According to Natixis this could prove a negative for products such as basic steel but is likely to be beneficial for the base metals required for the production of higher performance steel or steel products. This includes the likes of nickel, molybdenum, cobalt and possibly zinc.

What is also a positive for commodities longer-term according to Natixis is there are limited increases to Western supply given increasing political and environmental risks and ongoing issues such as labour disputes.

Looking at each of the base metals, Natixis expects the copper market will return to a deficit in 2011 for the first time since 2007 as consumption catches up with supply. Tightness at the concentrate stage will help in tightening the market in the group's view, though it is likely to be later this year before prices begin to move higher.

More substantial gains are expected in 2011 and Natixis is forecasting copper prices to end the year above US$8,000 per tonne, implying an annual average of US$7,230 per tonne In 2011 this is expected to increase to an average of US$8.300 per tonne.

In aluminium, Natixis sees the market moving to a broad balance in 2011, which it sees as supportive of prices for the metal. This is especially the case as Chinese production costs are rising, something that could limit growth in output going forward. Prices are forecast to average US$2,148 per tonne this year, rising to US$2,400 per tonne in 2011.

Lead market fundamentals have been largely unchanged in recent months, Natixis noting inventory accumulation remains relatively small and a modest surplus expected this year before a deficit in 2011. To reflect this the group expects an average price this year of US$2,041 per tonne, rising to US$2,250 per tonne next year.

While nickel prices forecasts have been scaled back, Natixis remains of the view further downside is fairly limited from current levels as the ongoing market deficit erodes stocks at exchange warehouses. With the metal expected to be in deficit next year as well the group sees prices averaging US$23,000 per tonne in 2011, up from an expected average of US$20,995 per tonne this year.

Ongoing issues at Indonesian smelters is limiting any supply side recovery in tin and Natixis expects this will remain the case over the balance of this year.
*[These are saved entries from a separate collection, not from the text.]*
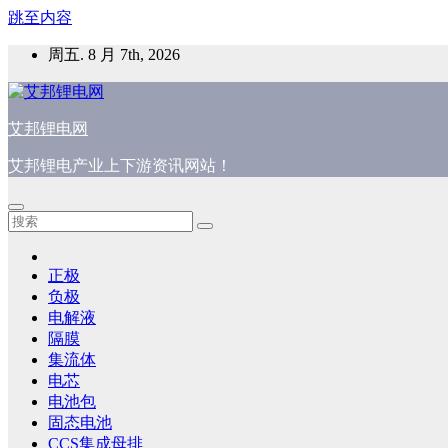
跳至内容
周五. 8 月 7th, 2026
艾邦锂电网
艾邦锂电产业上下游资讯网站！
正极
负极
电解液
隔膜
集流体
电芯
电池包
固态电池
CCS集成母排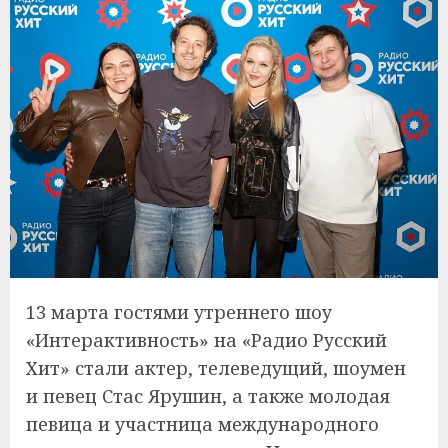
13 марта гостями утреннего шоу
«Интерактивность» на «Радио Русский
Хит» стали актер, телеведущий, шоумен
и певец Стас Ярушин, а также молодая
певица и участница международного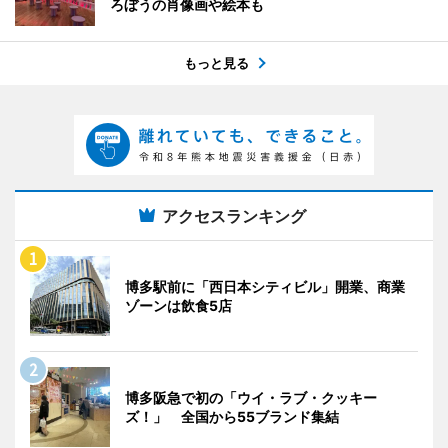
ろぼうの肖像画や絵本も
もっと見る
アクセスランキング
博多駅前に「西日本シティビル」開業、商業
ゾーンは飲食5店
博多阪急で初の「ウイ・ラブ・クッキー
ズ！」 全国から55ブランド集結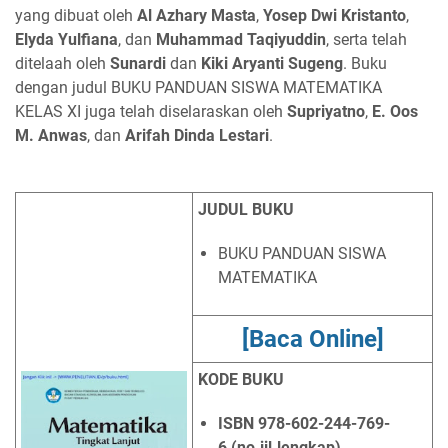
yang dibuat oleh
Al Azhary Masta
,
Yosep Dwi Kristanto
,
Elyda Yulfiana
, dan
Muhammad Taqiyuddin
, serta telah
ditelaah oleh
Sunardi
dan
Kiki Aryanti Sugeng
. Buku
dengan judul BUKU PANDUAN SISWA MATEMATIKA
KELAS XI juga telah diselaraskan oleh
Supriyatno
,
E. Oos
M. Anwas
, dan
Arifah Dinda Lestari
.
JUDUL BUKU
BUKU PANDUAN SISWA
MATEMATIKA
[Baca Online]
KODE BUKU
ISBN
978-602-244-769-
6 (no.jil.lengkap)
With scope for the market's deficit to widen next year the group expects prices will move higher, from an expected average this year of US$18,250 per tonne to around US$19,750 per tonne next year.
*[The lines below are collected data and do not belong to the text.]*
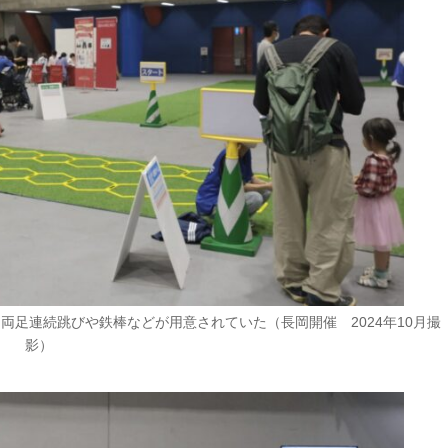
足連続跳びや鉄棒などが用意されていた（長岡開催 2024年10月撮
影）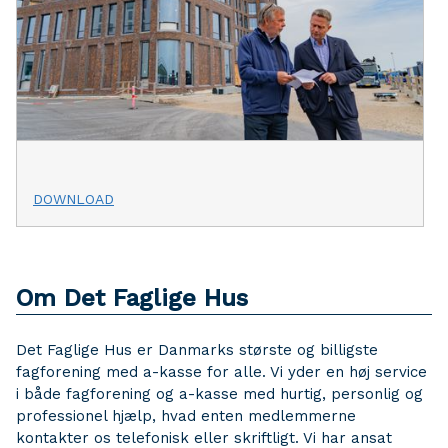
DOWNLOAD
Om Det Faglige Hus
Det Faglige Hus er Danmarks største og billigste
fagforening med a-kasse for alle. Vi yder en høj service
i både fagforening og a-kasse med hurtig, personlig og
professionel hjælp, hvad enten medlemmerne
kontakter os telefonisk eller skriftligt. Vi har ansat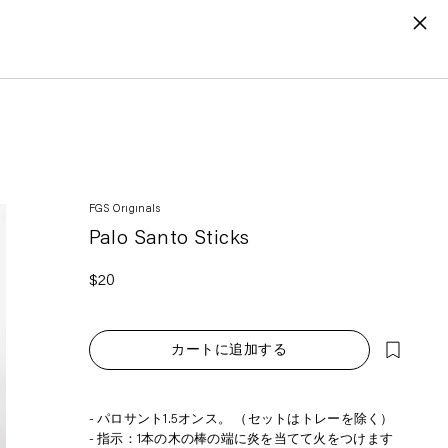
検索
アカウント
お気に入り
カート
FGS Originals
Palo Santo Sticks
通
$20
常
価
格
カートに追加する
カ
パロサント1.5オンス。 （セットはトレーを除く）
ー
指示：1本の木の棒の端に炎を当てて火をつけます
Recent output increases in both China and Europe have caused Natixis to lift its forecast for the zinc market surplus this year, though the market is expected to swing back into a deficit in 2011. This should be positive for prices, the group forecasting an average price in 2010 of US$2,114 per tonne and in 2011 of US$2,500 per tonne.

Given a favourable outlook for copper prices Morgan Stanley suggests Citadel Resources Group ((CGG)) is an undervalued exposure to the metal on the Australian market. The company is around a year away from its first production at the Jabil Sayid project in Saudi Arabia, while exploration results in recent months have also been positive.
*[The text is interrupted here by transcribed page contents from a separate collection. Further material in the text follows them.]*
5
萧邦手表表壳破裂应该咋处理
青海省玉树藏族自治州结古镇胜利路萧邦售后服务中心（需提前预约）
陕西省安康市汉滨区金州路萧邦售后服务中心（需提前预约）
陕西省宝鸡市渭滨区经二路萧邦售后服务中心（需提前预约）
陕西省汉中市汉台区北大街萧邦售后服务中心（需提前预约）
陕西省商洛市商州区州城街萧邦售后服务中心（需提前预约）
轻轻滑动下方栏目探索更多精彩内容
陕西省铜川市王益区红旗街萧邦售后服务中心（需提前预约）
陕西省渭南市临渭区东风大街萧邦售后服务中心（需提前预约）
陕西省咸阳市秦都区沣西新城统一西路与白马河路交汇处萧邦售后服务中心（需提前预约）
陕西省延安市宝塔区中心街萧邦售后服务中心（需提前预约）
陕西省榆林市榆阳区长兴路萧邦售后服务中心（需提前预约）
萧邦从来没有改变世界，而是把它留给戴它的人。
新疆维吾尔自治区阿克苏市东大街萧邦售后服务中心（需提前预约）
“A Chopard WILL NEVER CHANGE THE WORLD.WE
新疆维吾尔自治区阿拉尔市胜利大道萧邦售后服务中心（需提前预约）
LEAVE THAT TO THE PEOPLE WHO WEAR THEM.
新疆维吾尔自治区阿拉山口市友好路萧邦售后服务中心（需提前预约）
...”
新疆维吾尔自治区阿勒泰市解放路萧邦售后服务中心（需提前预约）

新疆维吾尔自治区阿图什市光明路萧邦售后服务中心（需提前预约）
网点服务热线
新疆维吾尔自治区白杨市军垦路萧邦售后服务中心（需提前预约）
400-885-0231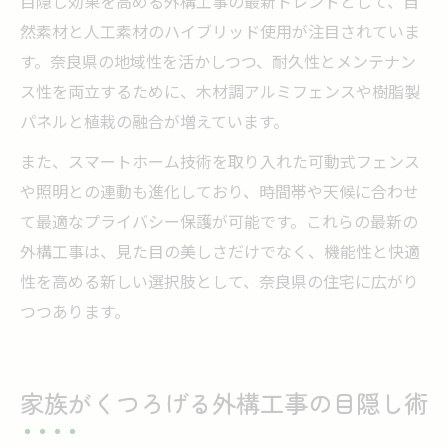
目隠し効果を高める外構工事の最新トレンドとして、自
然素材と人工素材のハイブリッド使用が注目されていま
す。奈良県の地域性を活かしつつ、耐久性とメンテナン
ス性を両立するために、木材調アルミフェンスや樹脂製
パネルと植栽の融合が増えています。
また、スマートホーム技術を取り入れた可動式フェンス
や照明との連動も進化しており、時間帯や天候に合わせ
て最適なプライバシー保護が可能です。これらの最新の
外構工事は、見た目の美しさだけでなく、機能性と快適
性を高める新しい選択肢として、奈良県の住宅に広がり
つつあります。
家族がくつろげる外構工事の目隠し術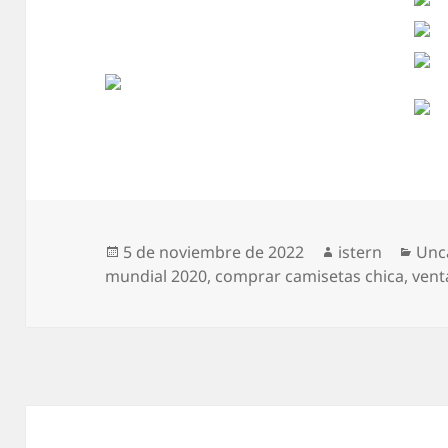
Publicado
Autor
Cat
5 de noviembre de 2022
istern
Unc
el
mundial 2020
,
comprar camisetas chica
,
vent
Navegación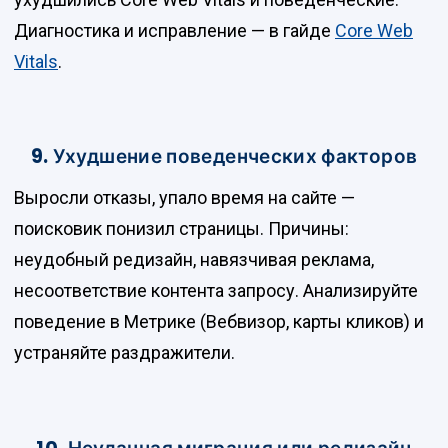
Диагностика и исправление — в гайде
Core Web
Vitals
.
9. Ухудшение поведенческих факторов
Выросли отказы, упало время на сайте —
поисковик понизил страницы. Причины:
неудобный редизайн, навязчивая реклама,
несоответствие контента запросу. Анализируйте
поведение в Метрике (Вебвизор, карты кликов) и
устраняйте раздражители.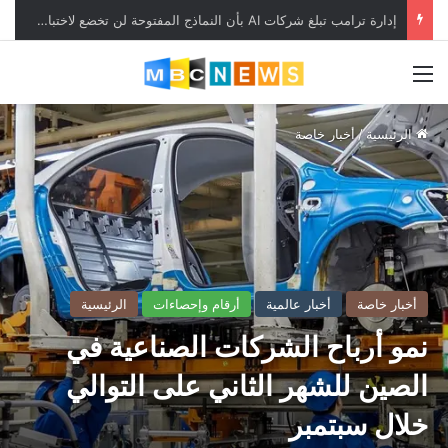
إدارة ترامب تبلغ شركات AI بأن النماذج المفتوحة لن تخضع لاختبارات السلامة
القائمة
الرئيسية
/
أخبار خاصة
أخبار خاصة
أخبار عالمية
أرقام وإحصاءات
الرئيسية
نمو أرباح الشركات الصناعية في
الصين للشهر الثاني على التوالي
خلال سبتمبر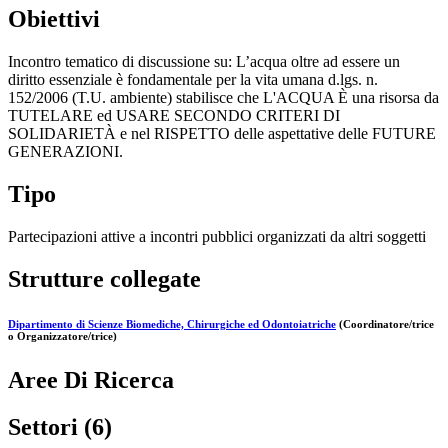
Obiettivi
Incontro tematico di discussione su: L’acqua oltre ad essere un
diritto essenziale è fondamentale per la vita umana d.lgs. n.
152/2006 (T.U. ambiente) stabilisce che L'ACQUA È una risorsa da
TUTELARE ed USARE SECONDO CRITERI DI
SOLIDARIETÀ e nel RISPETTO delle aspettative delle FUTURE
GENERAZIONI.
Tipo
Partecipazioni attive a incontri pubblici organizzati da altri soggetti
Strutture collegate
Dipartimento di Scienze Biomediche, Chirurgiche ed Odontoiatriche
(Coordinatore/trice
o Organizzatore/trice)
Aree Di Ricerca
Settori (6)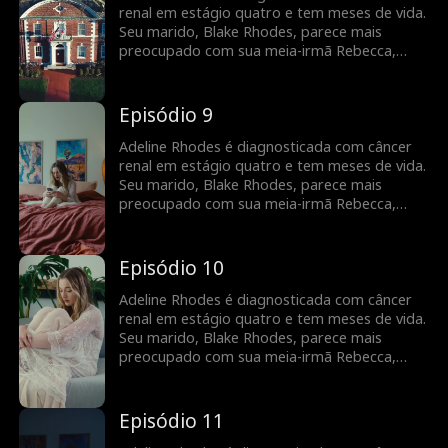
pode ser tarde demais para ele dizer que
renal em estágio quatro e tem meses de vida.
sempre foi ela quem ele amou.
Seu marido, Blake Rhodes, parece mais
preocupado com sua meia-irmã Rebecca,
para quem Adeline constantemente doa
sangue. Blake confunde Adeline com uma
interesseira calculista, e ela acha que ele
Episódio 9
nunca a amou. Tudo muda quando Blake
descobre que Adeline está morrendo, mas
Adeline Rhodes é diagnosticada com câncer
pode ser tarde demais para ele dizer que
renal em estágio quatro e tem meses de vida.
sempre foi ela quem ele amou.
Seu marido, Blake Rhodes, parece mais
preocupado com sua meia-irmã Rebecca,
para quem Adeline constantemente doa
sangue. Blake confunde Adeline com uma
interesseira calculista, e ela acha que ele
Episódio 10
nunca a amou. Tudo muda quando Blake
descobre que Adeline está morrendo, mas
Adeline Rhodes é diagnosticada com câncer
pode ser tarde demais para ele dizer que
renal em estágio quatro e tem meses de vida.
sempre foi ela quem ele amou.
Seu marido, Blake Rhodes, parece mais
preocupado com sua meia-irmã Rebecca,
para quem Adeline constantemente doa
sangue. Blake confunde Adeline com uma
interesseira calculista, e ela acha que ele
Episódio 11
nunca a amou. Tudo muda quando Blake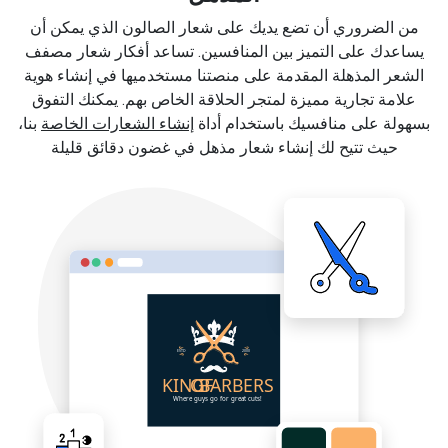
من الضروري أن تضع يديك على شعار الصالون الذي يمكن أن
يساعدك على التميز بين المنافسين. تساعد أفكار شعار مصفف
الشعر المذهلة المقدمة على منصتنا مستخدميها في إنشاء هوية
علامة تجارية مميزة لمتجر الحلاقة الخاص بهم. يمكنك التفوق
بسهولة على منافسيك باستخدام أداة
إنشاء الشعارات الخاصة
بنا،
حيث تتيح لك إنشاء شعار مذهل في غضون دقائق قليلة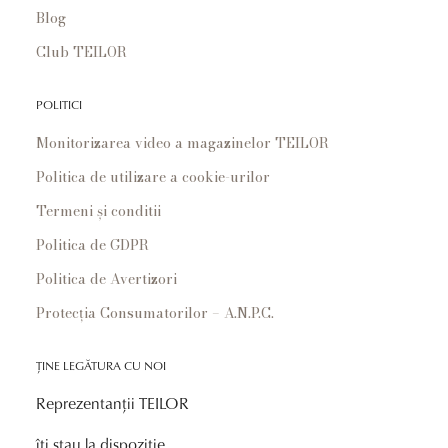
Blog
Club TEILOR
POLITICI
Monitorizarea video a magazinelor TEILOR
Politica de utilizare a cookie-urilor
Termeni și conditii
Politica de GDPR
Politica de Avertizori
Protecția Consumatorilor – A.N.P.C.
ȚINE LEGĂTURA CU NOI
Reprezentanții TEILOR
îți stau la dispoziție.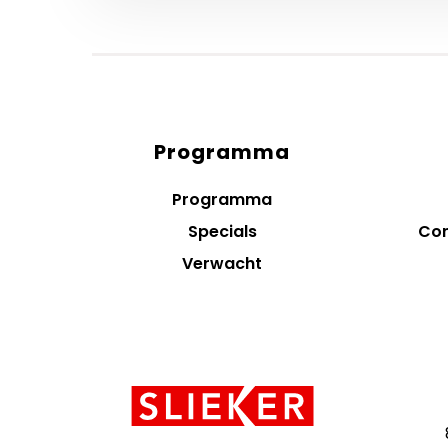
Programma
Diensten
menus
Programma
Specials
Con
Verwacht
Contact
informatie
Morgan Stanley rates Citadel as Overweight, setting a price target for the stock of $0.40. Supporting the broker's rating is that Citadel has completed the required equity raising to commence construction at the the Jabil Sayid project, while the broker also sees few issues arising from the associated debt raising.

Citadel has a market capitalisation of around $335 million, so it receives limited coverage in the Australian market. The FNArena database shows only GSJB Were covers the stock, rating it as a Hold with a matching price target to that of Morgan Stanley.

Shares in Citadel today are stronger and as at 1.10pm the stock was up 2c at $0.32. This compares to a range over the past year of $0.235 to $0.465 and implies 25% upside to the price targets of Were and Morgan Stanley.